After 2 days I was experiencing urgency and pain when going to the toilet, and on the third day I was vomiting, something was seriously not right. I went to A&E and was admitted 11 hours later. The next day they explained to me that they expected Ulcerative Colitis; an Inflammatory Bowel Disease whereby an abnormal immune response causes your immune system to attack the cells in the digestive tract causing inflammation and ulcers in the large intestine (colon). Over the following 3 weeks I was extremely unwell. I was going to the toilet in severe pain 10-15 times a day, I was being sick regularly, I couldn’t eat and became malnourished and a lot of the time I couldn’t muster the strength to get out of the hospital bed.

Eventually, after being told I “probably would not need surgery”, a specialist surgeon came in and knelt by the side of my bed. He said, “Kathryn, I have to be honest with you now, you’re severely unwell. You’re pale white, your eyes are black and you look thinner every day. I’m so sorry but you need this surgery, you are risking your life without it”. I felt devastated, but also relieved that I was being told the truth.


I had the surgery. It was a subtotal colectomy which meant I was given an Ileostomy – my colon was removed and my small intestine pokes out of my tummy like a little button, and I wear a bag over this 24/7 to collect waste; this is called a stoma. About 10 seconds after coming round I told the nurse monitoring me
that I felt like a demon had been exorcised from my body.

Six weeks after going to A&E that Saturday in June I was home with a bag on my belly!

The physical aspects were most difficult at first because I had a hard time after my surgery.
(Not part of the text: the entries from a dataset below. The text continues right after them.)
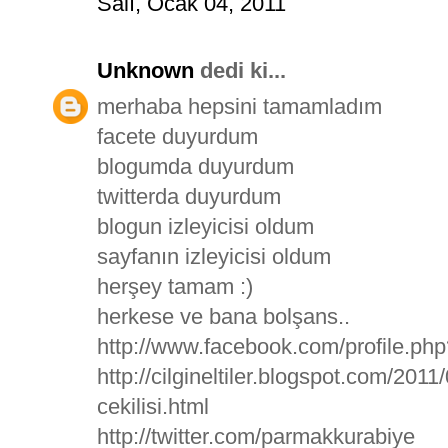
Salı, Ocak 04, 2011
Unknown
dedi ki...
merhaba hepsini tamamladım
facete duyurdum
blogumda duyurdum
twitterda duyurdum
blogun izleyicisi oldum
sayfanın izleyicisi oldum
herşey tamam :)
herkese ve bana bolşans..
http://www.facebook.com/profile.p
http://cilgineltiler.blogspot.com/20
cekilisi.html
http://twitter.com/parmakkurabiye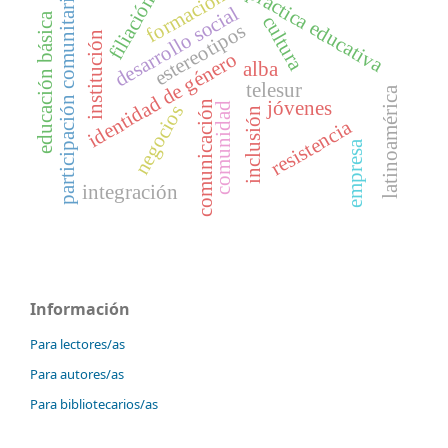
práctica educativa
formación
participación comunitaria
filiación
desarrollo social
educación básica
cultura
estereotipos
institución
identidad de género
alba
telesur
latinoamérica
jóvenes
comunicación
comunidad
negocios
inclusión
resistencia
empresa
integración
Información
Para lectores/as
Para autores/as
Para bibliotecarios/as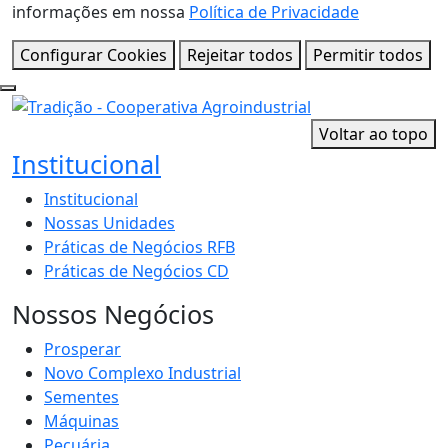
informações em nossa
Política de Privacidade
Configurar Cookies
Rejeitar todos
Permitir todos
Voltar ao topo
Institucional
Institucional
Nossas Unidades
Práticas de Negócios RFB
Práticas de Negócios CD
Nossos Negócios
Prosperar
Novo Complexo Industrial
Sementes
Máquinas
Pecuária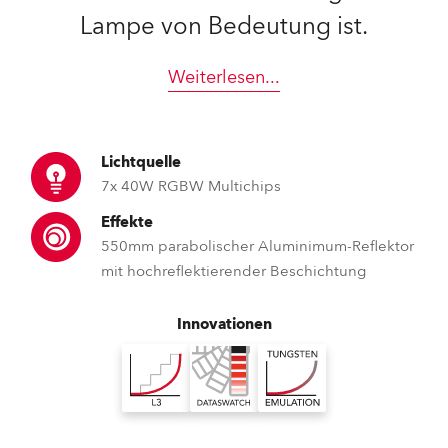
Lampe von Bedeutung ist.
Weiterlesen
...
Lichtquelle
7x 40W RGBW Multichips
Effekte
550mm parabolischer Aluminimum-Reflektor
mit hochreflektierender Beschichtung
Innovationen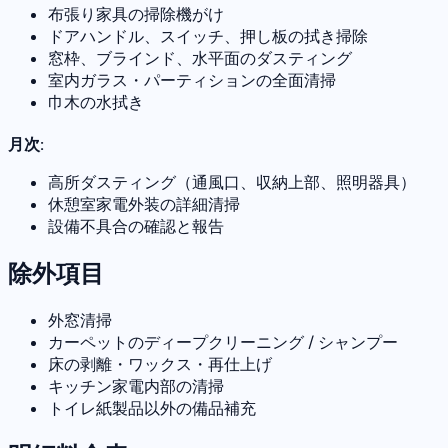
布張り家具の掃除機がけ
ドアハンドル、スイッチ、押し板の拭き掃除
窓枠、ブラインド、水平面のダスティング
室内ガラス・パーティションの全面清掃
巾木の水拭き
月次:
高所ダスティング（通風口、収納上部、照明器具）
休憩室家電外装の詳細清掃
設備不具合の確認と報告
除外項目
外窓清掃
カーペットのディープクリーニング / シャンプー
床の剥離・ワックス・再仕上げ
キッチン家電内部の清掃
トイレ紙製品以外の備品補充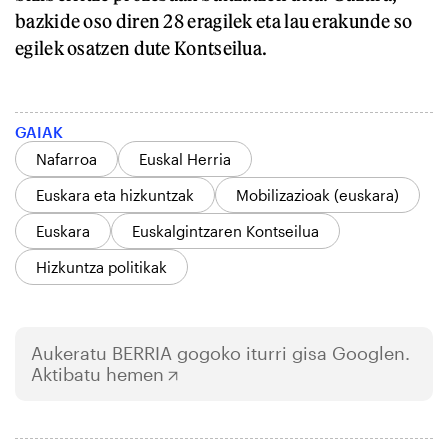
bazkide oso diren 28 eragilek eta lau erakunde so
egilek osatzen dute Kontseilua.
GAIAK
Nafarroa
Euskal Herria
Euskara eta hizkuntzak
Mobilizazioak (euskara)
Euskara
Euskalgintzaren Kontseilua
Hizkuntza politikak
Aukeratu
BERRIA
gogoko iturri gisa Googlen.
Aktibatu hemen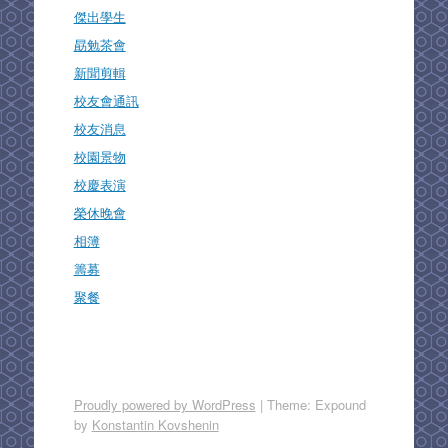
傑出學生
勗勉茶會
新聞剪輯
校友會通訊
校友消息
校園景物
校慶表演
榮休晚會
相簿
籌募
聚餐
Proudly powered by WordPress
|
Theme: Expound
by
Konstantin Kovshenin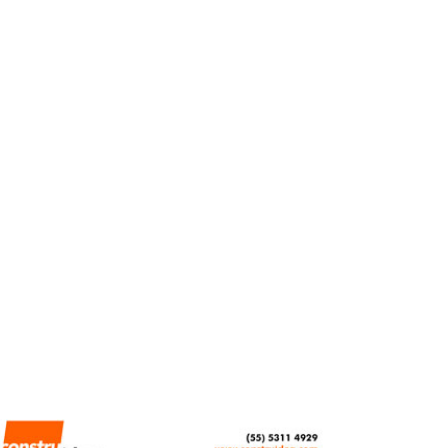
CDMX invierte 2,200
mdp en modernización
de la Línea 2 del Metro
REDACCIÓN CENTRO URBANO
JUNIO 22, 2026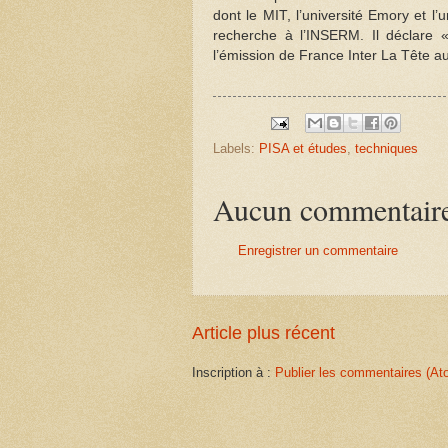
dont le MIT, l’université Emory et l’
recherche à l’INSERM. Il déclare 
l’émission de France Inter La Tête au
Labels:
PISA et études
,
techniques
Aucun commentair
Enregistrer un commentaire
Article plus récent
Inscription à :
Publier les commentaires (At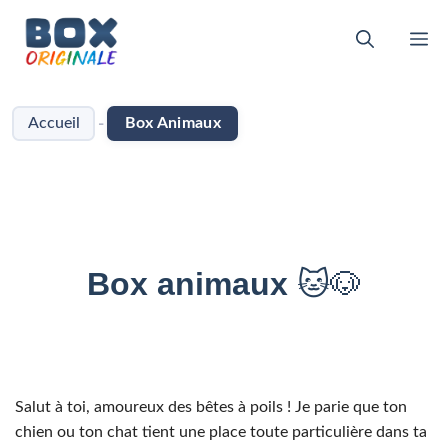
Aller
au
M
contenu
-
Accueil
Box Animaux
Box animaux
🐱🐶
Salut à toi, amoureux des bêtes à poils ! Je parie que ton
chien ou ton chat tient une place toute particulière dans ta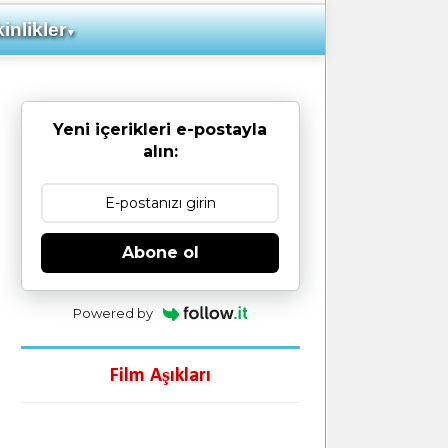
inlikler
▼
Yeni içerikleri e-postayla
alın:
Abone ol
Powered by
Film Aşıkları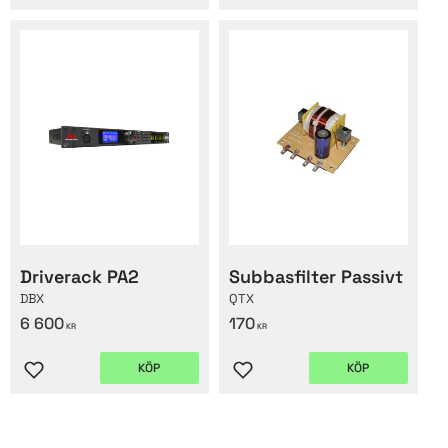
Driverack PA2
Subbasfilter Passivt
DBX
QTX
6 600
170
KR
KR
KÖP
KÖP
Lägg till i favoriter
Lägg till i favoriter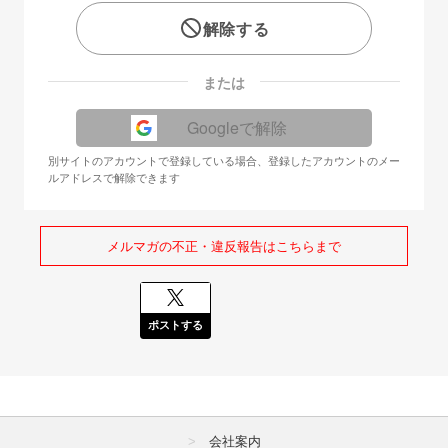
解除する
または
Googleで解除
別サイトのアカウントで登録している場合、登録したアカウントのメー
ルアドレスで解除できます
メルマガの不正・違反報告はこちらまで
ポストする
会社案内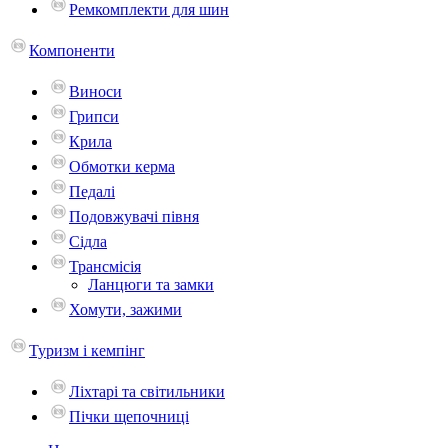
Ремкомплекти для шин
Компоненти
Виноси
Грипси
Крила
Обмотки керма
Педалі
Подовжувачі півня
Сідла
Трансмісія
Ланцюги та замки
Хомути, зажими
Туризм і кемпінг
Ліхтарі та світильники
Пічки щепочниці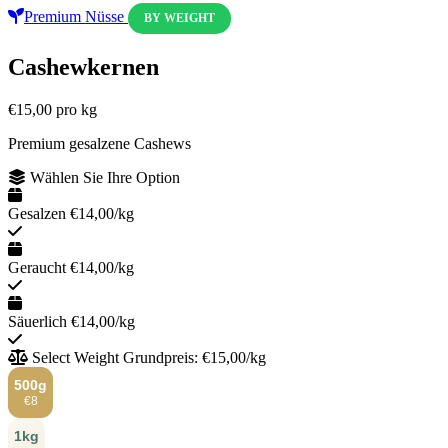
Premium Nüsse
BY WEIGHT
Cashewkernen
€15,00
pro kg
Premium gesalzene Cashews
Wählen Sie Ihre Option
Gesalzen
€14,00/kg
Geraucht
€14,00/kg
Säuerlich
€14,00/kg
Select Weight
Grundpreis: €15,00/kg
500g
€8
1kg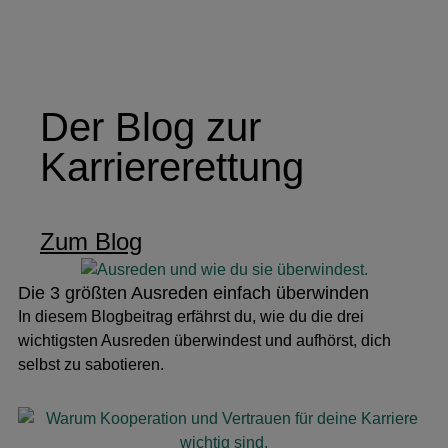
Der Blog zur
Karriererettung
Zum Blog
Die 3 größten Ausreden einfach überwinden
In diesem Blogbeitrag erfährst du, wie du die drei
wichtigsten Ausreden überwindest und aufhörst, dich
selbst zu sabotieren.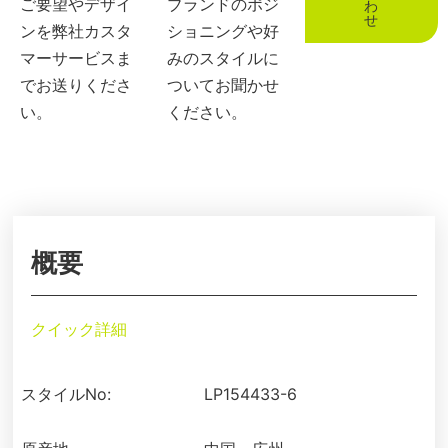
ご要望やデザイ
ブランドのポジ
わ
せ
ンを弊社カスタ
ショニングや好
マーサービスま
みのスタイルに
でお送りくださ
ついてお聞かせ
い。
ください。
概要
クイック詳細
スタイルNo:
LP154433-6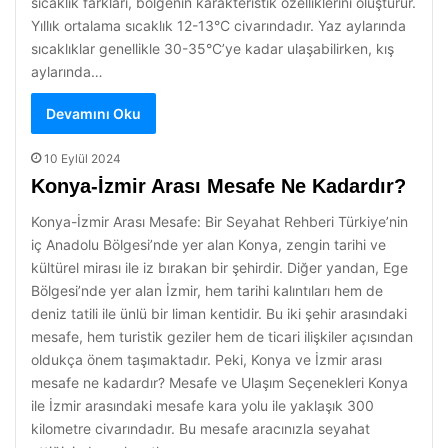
sıcaklık farkları, bölgenin karakteristik özelliklerini oluşturur.
Yıllık ortalama sıcaklık 12-13°C civarındadır. Yaz aylarında
sıcaklıklar genellikle 30-35°C’ye kadar ulaşabilirken, kış
aylarında…
Devamını Oku
10 Eylül 2024
Konya-İzmir Arası Mesafe Ne Kadardır?
Konya-İzmir Arası Mesafe: Bir Seyahat Rehberi Türkiye’nin
iç Anadolu Bölgesi’nde yer alan Konya, zengin tarihi ve
kültürel mirası ile iz bırakan bir şehirdir. Diğer yandan, Ege
Bölgesi’nde yer alan İzmir, hem tarihi kalıntıları hem de
deniz tatili ile ünlü bir liman kentidir. Bu iki şehir arasındaki
mesafe, hem turistik geziler hem de ticari ilişkiler açısından
oldukça önem taşımaktadır. Peki, Konya ve İzmir arası
mesafe ne kadardır? Mesafe ve Ulaşım Seçenekleri Konya
ile İzmir arasındaki mesafe kara yolu ile yaklaşık 300
kilometre civarındadır. Bu mesafe aracınızla seyahat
I’ll never forget the day I walked up and down the ward for the first time – I literally couldn’t understand how people just walked around normally I had completely forgotten how to use my limbs. But I did it, and all the staff and the beautiful people I was sharing a ward with who had seen the state I had been in cheered and clapped for me. I felt uplifted at that time and happy to be
alive. 

When I got home the mental health aspect sunk in and I started to process everything that had happened. I was affected by how vulnerable I had been to life and I was suffering with really high anxiety. I had counselling through the hospital which helped me. I still struggle with my mental health but it’s much better now and I had mental health difficulties before the operation so it’s nothing new.


I would say the physical aspect was more difficult at first but then mentally things became challenging when I had the strength to acknowledge and address them. Having said that, I have done really well. I didn’t imagine myself doing normal things like spending time with friends, going on holiday, going back to work etc. but I’m living a normal life.

Social Media has been a big part of my recovery. Sharing my own stories and taking support from others, but supportive friends and family have been the biggest help for me.

I shared my story on my Facebook page with a photo and everyone I know has been so great. People have asked questions and I think that’s really important if people are comfortable to answer questions. Anything my friends and family haven’t know or understood they just ask me and that’s fine.


I think it’s impossible for someone without a stoma to understand what it is like to live with one. I guess I wish people understood how constant it is for me. How I am conscious of it 24/7 and it comes into my basic choices in life every day. What to eat, how long I can sleep, whether I feel comfortable going somewhere and how I will manage it. The other thing would be about getting “better”. People talk to me as if that exists. I am better in relation to UC because I have the stoma now, but I get blockages and can be poorly at times, and people ask me what’s being done about it or how to fix it. It’s just a part of having a stoma for some people and I manage it.

Advice for my younger self would be: “You can do anything”, “It’s going to be okay” and “Don’t worry, you can still eat spicy food!”

I truly believe that if I can cope with this then you can, because I was an absolute state about it in the beginning. It will become your normal, it is manageable, and please don’t be afraid to ask for help when you need it.